26.10.13

El caso Azúa

Autobiografía de papel se publica después de Autobiografía sin vida, dos libros complementarios donde Félix de Azúa demuestra que se puede escribir sobre la propia vida sin que ésta apenas intervenga, dando prioridad a las ideas. Allí el protagonismo fue para las artes; aquí, para las letras. 
Se aclara, además, que se trata de dar testimonio de una experiencia común a una generación. Estamos, en consecuencia, ante un “caso” (“mi caso”). “No es el discurso de un yo, sino el de un caso”. Con límite de fechas: entre 1960 y 1980.
Por medio, un cambio. El del concepto de cultura. Entre un “mundo literario tan desaparecido como la Atlántida”, que él conoció (tal los nacidos antes de los setenta) y la aparición de lo que denomina “democracia total”, el igualitario “todo vale” posmoderno. El fin del canon y la jerarquía que fijaban, por decantación, las élites y las oligarquías, en vigor durante siglos, a favor de que cualquiera es escritor o artista y cuanto haga, bueno. De ahí a lo mercantil, a la obra de arte considerada como producto de la industria cultural, hay un paso. O ni eso.
En orden de intervención, el libro aborda la poesía, la novela, el ensayo y el periodismo, los géneros que ha venido practicando Azúa, los mismos que ha ido, sucesivamente, abandonando. A cada uno le dedica dos capítulos (a la poesía, tres). En el primero reflexiona (ensaya) sobre lo general y en el segundo aterriza en lo particular.
━━━━━━
■ **SOLICITUD 1**
¿Entre qué años se sitúa el caso que relata el fragmento sobre Autobiografía de papel?
■ **SOLICITUD 2**
Retoma el fragmento sobre Autobiografía de papel y continúalo a partir de su última oración.
Las entradas no guardan relación alguna con el fragmento.
━━━━━━
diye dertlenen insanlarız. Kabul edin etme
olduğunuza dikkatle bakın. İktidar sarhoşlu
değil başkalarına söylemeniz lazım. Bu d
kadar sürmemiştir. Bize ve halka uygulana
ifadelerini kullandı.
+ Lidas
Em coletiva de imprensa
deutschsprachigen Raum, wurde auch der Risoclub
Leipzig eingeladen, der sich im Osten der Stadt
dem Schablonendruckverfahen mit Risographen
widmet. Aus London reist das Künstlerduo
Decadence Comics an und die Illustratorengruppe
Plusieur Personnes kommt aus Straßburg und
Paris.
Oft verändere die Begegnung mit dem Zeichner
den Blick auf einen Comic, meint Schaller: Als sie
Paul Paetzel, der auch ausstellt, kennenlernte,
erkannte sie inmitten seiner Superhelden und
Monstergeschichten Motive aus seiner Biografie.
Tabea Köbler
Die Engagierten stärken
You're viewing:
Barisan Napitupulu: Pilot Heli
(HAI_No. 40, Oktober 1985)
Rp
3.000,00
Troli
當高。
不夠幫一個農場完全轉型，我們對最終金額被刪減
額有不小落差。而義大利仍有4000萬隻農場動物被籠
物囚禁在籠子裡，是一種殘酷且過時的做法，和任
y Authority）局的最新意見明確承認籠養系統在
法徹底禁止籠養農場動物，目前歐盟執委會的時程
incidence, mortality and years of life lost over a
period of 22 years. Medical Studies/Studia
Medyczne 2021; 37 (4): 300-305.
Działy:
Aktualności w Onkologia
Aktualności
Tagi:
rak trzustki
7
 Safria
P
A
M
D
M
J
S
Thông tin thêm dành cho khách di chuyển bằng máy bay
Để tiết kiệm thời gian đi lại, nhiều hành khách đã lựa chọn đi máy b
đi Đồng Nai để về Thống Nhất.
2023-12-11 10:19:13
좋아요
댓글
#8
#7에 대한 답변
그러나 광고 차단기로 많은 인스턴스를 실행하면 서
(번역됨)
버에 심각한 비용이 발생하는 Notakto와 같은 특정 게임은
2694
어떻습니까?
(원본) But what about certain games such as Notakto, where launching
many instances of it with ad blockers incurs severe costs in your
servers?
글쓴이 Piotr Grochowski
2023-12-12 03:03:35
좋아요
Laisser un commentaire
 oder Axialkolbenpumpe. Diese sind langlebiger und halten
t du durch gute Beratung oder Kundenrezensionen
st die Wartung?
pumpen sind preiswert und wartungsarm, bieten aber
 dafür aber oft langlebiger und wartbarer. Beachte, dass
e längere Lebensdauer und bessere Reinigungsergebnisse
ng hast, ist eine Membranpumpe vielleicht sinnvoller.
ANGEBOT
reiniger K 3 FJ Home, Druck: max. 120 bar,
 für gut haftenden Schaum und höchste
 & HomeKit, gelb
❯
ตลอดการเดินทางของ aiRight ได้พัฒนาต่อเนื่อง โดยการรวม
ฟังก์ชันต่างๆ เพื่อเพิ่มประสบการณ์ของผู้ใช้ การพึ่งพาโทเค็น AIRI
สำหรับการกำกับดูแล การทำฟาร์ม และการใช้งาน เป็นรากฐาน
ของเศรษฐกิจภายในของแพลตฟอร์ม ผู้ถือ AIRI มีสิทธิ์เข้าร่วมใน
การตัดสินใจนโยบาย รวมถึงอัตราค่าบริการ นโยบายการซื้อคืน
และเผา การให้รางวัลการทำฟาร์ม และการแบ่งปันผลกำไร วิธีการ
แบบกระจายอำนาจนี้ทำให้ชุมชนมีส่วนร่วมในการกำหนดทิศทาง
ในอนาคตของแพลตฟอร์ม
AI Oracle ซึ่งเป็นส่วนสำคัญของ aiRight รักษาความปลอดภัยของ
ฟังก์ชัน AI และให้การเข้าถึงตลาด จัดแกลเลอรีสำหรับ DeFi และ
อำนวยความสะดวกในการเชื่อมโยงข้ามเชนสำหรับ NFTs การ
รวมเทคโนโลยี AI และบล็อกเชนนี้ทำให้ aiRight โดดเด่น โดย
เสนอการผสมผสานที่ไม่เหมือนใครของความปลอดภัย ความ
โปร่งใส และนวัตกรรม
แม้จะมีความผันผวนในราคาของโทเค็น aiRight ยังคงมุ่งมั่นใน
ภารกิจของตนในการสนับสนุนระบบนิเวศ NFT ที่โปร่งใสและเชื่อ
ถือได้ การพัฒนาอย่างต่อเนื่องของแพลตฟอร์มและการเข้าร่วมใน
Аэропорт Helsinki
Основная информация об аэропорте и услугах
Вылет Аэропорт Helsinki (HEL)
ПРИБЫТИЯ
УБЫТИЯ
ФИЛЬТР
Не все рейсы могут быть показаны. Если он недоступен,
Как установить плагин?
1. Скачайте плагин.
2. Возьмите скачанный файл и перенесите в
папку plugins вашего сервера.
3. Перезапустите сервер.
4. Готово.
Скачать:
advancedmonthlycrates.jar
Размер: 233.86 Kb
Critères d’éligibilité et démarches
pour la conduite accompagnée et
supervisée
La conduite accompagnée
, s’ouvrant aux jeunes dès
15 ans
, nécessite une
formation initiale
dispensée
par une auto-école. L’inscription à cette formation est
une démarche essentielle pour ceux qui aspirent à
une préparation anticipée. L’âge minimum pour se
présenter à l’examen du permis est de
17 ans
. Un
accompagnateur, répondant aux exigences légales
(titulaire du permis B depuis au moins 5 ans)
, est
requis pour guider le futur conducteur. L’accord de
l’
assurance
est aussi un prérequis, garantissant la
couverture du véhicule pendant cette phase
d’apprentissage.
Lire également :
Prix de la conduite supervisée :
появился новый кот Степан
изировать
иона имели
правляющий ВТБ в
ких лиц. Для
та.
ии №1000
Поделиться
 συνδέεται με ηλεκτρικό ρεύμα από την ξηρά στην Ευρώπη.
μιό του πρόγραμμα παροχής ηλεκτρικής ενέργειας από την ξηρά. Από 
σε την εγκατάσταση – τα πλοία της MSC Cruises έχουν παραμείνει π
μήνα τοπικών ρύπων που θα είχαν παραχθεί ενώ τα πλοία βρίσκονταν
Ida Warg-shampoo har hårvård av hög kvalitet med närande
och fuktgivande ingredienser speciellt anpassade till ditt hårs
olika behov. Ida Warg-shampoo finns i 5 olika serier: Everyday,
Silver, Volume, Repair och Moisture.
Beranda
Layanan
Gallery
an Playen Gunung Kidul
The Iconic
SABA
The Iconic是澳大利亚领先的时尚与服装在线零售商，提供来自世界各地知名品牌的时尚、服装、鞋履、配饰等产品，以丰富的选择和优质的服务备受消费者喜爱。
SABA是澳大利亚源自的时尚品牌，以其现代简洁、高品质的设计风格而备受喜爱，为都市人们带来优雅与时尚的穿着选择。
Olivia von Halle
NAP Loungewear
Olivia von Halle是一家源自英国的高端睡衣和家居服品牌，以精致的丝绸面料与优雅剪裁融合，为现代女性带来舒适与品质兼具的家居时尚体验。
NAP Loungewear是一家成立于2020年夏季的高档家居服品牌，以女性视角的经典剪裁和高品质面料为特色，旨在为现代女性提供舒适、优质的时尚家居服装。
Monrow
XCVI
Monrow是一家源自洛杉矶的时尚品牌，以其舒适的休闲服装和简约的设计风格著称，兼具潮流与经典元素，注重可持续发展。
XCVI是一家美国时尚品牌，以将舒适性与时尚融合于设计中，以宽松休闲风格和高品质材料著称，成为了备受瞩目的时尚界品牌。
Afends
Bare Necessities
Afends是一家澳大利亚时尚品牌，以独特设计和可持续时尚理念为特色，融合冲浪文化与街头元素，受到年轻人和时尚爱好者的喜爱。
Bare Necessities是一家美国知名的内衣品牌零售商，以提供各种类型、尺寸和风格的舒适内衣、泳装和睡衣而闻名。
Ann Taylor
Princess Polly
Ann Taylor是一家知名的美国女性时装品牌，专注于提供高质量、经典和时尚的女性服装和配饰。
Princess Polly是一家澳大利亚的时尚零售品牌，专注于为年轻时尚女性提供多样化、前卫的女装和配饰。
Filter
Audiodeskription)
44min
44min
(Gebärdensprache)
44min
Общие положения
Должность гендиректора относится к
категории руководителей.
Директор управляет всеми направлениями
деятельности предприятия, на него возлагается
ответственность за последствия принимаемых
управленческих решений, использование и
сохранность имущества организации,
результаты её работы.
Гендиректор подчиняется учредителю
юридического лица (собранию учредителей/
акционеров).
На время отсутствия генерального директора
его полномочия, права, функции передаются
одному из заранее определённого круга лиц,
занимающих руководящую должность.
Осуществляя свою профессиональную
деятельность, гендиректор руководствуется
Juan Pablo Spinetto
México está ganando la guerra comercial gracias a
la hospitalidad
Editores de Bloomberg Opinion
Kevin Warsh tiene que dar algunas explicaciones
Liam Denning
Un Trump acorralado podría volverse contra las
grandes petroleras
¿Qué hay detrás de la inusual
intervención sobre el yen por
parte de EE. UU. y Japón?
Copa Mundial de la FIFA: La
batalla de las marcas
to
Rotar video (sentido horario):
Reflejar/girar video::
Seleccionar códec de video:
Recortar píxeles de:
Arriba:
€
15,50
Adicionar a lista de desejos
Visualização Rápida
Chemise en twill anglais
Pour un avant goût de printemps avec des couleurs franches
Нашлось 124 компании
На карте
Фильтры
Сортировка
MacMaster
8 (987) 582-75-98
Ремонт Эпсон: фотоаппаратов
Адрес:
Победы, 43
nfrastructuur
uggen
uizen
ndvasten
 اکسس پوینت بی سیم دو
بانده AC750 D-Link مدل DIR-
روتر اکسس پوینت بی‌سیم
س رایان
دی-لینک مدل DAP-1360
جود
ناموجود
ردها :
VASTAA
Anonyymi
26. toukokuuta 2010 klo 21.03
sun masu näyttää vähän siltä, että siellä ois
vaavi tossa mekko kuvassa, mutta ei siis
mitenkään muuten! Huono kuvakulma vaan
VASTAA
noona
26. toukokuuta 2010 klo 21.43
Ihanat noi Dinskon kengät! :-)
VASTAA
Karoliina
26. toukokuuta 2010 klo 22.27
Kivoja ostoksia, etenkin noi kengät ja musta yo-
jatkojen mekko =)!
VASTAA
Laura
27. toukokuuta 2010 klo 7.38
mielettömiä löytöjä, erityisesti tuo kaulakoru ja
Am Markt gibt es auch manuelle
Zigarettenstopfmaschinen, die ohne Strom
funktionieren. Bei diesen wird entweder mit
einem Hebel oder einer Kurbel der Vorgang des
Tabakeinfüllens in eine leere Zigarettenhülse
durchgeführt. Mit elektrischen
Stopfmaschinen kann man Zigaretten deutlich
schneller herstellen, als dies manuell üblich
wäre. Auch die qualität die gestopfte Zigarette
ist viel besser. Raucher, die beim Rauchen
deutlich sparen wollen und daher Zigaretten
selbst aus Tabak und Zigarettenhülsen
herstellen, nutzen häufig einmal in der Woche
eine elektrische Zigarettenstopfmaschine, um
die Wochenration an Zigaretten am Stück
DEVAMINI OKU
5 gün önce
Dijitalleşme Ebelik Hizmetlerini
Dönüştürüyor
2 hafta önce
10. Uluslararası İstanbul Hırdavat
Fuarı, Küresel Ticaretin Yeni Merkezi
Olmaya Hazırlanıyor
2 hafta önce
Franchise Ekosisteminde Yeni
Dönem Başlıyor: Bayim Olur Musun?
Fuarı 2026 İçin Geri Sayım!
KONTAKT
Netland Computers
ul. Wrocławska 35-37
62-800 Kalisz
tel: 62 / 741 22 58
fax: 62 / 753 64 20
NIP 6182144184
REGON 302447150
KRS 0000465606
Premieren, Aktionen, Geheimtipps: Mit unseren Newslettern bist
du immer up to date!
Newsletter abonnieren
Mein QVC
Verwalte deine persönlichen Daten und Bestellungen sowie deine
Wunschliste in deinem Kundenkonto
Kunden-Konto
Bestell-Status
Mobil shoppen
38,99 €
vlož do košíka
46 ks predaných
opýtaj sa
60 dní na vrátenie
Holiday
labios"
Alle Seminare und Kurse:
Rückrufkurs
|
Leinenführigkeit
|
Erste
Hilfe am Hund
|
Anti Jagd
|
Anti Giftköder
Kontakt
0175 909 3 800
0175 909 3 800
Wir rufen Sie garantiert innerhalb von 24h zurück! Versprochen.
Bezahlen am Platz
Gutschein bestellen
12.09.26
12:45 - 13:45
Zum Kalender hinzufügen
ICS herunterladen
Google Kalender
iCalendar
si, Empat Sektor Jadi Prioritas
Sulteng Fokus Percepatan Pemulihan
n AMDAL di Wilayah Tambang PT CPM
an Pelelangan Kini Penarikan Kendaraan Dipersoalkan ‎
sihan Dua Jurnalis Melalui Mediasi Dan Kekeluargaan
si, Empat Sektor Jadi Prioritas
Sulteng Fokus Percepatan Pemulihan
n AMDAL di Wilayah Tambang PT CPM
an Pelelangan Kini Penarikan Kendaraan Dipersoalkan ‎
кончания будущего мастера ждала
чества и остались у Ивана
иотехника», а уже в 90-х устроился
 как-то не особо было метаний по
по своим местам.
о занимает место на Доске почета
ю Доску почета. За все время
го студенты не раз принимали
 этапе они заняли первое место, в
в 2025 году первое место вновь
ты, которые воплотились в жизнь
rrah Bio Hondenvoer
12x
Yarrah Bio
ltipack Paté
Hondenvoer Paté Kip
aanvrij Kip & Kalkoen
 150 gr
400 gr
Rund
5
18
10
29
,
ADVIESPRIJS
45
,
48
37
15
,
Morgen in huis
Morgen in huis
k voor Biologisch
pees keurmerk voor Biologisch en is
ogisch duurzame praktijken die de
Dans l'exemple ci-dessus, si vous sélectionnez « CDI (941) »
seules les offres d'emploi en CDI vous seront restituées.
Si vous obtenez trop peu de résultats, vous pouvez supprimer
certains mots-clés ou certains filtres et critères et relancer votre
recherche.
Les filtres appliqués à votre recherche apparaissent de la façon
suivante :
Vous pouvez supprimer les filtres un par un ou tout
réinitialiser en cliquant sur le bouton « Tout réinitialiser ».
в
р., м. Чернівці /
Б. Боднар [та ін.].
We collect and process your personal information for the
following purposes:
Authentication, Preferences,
━━━━━━
■ **RESPUESTA 1**
Entre 1960 y 1980.

■ **RESPUESTA 2**
A la poesía dedica páginas lúcidas y melancólicas. Tras reconocer su tradicional “estatuto superior”, su “origen sagrado”, la consideración romántica de “arte supremo”, explica el derrumbe de la “gran fortaleza de la literatura” apoyándose en la obra de un grupo de poetas y pensadores que le sirve para ejemplificar esa metamorfosis con trazas de caída.
En lo personal, cuenta cómo “un puñado de ilustrados en un país salvaje”, esto es, los Novísimos, efectuaron el cambio interior (habitado por el “cainismo”: o católico o judío) hacia un tipo de poesía no castiza, de “religión lingüística”, con “protagonismo del significante”, “lenguaje de lo incomunicable”, rupturista hasta cierto punto, pues él y sus amigos pertenecen a la última generación que tuvo maestros, “que enlazó respetuosamente con el pasado”. Los del “descubrimiento inconsciente de la posmodernidad” y la cultura de masas.
Cuando comprendió que sus poemas no estaban a la altura de la alta misión de la poesía, convertida en mercancía o letras de canciones, abandonó su práctica (“fracasé como poeta”) y se pasó a la novela.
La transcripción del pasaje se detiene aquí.